● **Supplied material**
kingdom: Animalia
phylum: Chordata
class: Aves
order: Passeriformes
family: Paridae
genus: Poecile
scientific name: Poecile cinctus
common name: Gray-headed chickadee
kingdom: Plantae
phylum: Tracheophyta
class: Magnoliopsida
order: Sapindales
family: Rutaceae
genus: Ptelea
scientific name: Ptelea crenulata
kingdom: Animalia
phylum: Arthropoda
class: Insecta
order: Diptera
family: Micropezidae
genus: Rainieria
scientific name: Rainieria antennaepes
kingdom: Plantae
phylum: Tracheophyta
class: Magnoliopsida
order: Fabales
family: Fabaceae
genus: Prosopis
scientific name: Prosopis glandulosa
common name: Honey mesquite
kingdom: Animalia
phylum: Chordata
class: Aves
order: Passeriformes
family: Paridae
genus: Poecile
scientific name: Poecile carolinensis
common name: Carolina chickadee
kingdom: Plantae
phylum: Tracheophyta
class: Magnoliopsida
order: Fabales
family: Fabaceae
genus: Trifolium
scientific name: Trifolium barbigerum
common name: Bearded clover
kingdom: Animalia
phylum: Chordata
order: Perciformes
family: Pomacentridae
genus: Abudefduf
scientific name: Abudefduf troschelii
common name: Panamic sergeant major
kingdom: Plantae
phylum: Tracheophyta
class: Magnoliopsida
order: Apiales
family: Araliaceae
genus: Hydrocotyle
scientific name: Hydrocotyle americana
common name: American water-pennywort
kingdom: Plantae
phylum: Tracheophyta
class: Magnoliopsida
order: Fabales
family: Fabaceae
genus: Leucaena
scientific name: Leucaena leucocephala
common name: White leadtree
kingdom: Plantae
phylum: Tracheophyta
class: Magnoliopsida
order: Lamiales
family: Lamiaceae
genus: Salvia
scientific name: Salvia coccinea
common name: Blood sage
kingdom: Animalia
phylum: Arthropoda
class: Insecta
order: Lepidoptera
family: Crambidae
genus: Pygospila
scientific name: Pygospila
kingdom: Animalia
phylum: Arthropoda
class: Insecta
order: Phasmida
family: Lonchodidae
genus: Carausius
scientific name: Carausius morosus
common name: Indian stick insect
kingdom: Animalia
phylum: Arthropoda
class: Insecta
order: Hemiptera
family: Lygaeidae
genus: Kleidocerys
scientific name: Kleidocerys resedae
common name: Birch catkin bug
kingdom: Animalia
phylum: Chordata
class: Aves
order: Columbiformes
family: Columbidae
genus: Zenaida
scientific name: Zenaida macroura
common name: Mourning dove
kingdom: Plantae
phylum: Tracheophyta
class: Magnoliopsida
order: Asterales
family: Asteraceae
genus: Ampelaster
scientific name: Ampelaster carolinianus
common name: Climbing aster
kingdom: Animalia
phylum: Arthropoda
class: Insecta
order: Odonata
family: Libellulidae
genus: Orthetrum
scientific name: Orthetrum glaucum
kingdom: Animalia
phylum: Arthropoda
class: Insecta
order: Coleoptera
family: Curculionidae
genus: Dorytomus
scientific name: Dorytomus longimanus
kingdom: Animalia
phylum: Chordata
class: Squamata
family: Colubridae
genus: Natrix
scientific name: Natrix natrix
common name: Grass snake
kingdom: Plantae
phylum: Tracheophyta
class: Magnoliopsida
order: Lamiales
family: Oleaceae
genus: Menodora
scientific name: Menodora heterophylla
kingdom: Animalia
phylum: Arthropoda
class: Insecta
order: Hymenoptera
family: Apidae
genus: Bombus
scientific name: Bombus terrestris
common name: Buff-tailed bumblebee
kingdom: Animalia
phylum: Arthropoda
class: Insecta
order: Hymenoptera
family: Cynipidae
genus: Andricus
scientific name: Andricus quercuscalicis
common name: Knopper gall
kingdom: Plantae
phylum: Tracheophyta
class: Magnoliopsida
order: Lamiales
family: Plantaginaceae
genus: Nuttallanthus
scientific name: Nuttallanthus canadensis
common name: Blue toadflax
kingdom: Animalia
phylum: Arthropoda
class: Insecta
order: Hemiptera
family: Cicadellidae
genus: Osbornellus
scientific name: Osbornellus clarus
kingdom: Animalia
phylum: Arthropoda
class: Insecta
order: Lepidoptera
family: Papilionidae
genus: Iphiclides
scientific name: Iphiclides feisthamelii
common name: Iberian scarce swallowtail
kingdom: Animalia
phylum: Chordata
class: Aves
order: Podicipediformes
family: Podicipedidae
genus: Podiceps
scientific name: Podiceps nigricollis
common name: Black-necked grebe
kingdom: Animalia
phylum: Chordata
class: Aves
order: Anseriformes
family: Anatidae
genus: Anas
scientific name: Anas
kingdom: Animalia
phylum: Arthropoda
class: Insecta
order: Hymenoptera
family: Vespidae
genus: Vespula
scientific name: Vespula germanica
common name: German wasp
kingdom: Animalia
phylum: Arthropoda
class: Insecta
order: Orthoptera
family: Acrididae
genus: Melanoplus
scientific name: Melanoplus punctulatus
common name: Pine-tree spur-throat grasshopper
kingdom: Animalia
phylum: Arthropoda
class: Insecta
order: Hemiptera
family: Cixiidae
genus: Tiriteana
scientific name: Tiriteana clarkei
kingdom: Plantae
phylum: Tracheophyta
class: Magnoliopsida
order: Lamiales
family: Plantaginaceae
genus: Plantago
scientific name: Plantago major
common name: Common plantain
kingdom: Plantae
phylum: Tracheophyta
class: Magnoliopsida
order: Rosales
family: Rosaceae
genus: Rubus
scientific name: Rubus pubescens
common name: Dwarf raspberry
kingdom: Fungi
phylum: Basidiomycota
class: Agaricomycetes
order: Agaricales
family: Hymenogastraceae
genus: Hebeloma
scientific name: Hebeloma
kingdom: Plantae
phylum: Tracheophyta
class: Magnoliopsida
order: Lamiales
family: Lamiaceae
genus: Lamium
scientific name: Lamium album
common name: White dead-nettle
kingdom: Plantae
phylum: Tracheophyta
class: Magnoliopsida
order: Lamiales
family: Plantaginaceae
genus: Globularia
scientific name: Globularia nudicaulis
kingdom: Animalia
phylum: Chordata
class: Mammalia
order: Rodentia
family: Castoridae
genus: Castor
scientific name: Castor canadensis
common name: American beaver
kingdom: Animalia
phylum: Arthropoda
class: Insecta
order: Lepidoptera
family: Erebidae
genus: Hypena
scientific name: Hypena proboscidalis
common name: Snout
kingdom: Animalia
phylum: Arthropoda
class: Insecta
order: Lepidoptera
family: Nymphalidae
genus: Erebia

● **Stated exercise**
Rename "phylum" to "division" in the lines starting with the one that contains "common name: Climbing aster" and going on through the one that contains "order: Coleoptera", leaving everything else unchanged, and give back only those lines.

● **Task output**
common name: Climbing aster
kingdom: Animalia
division: Arthropoda
class: Insecta
order: Odonata
family: Libellulidae
genus: Orthetrum
scientific name: Orthetrum glaucum
kingdom: Animalia
division: Arthropoda
class: Insecta
order: Coleoptera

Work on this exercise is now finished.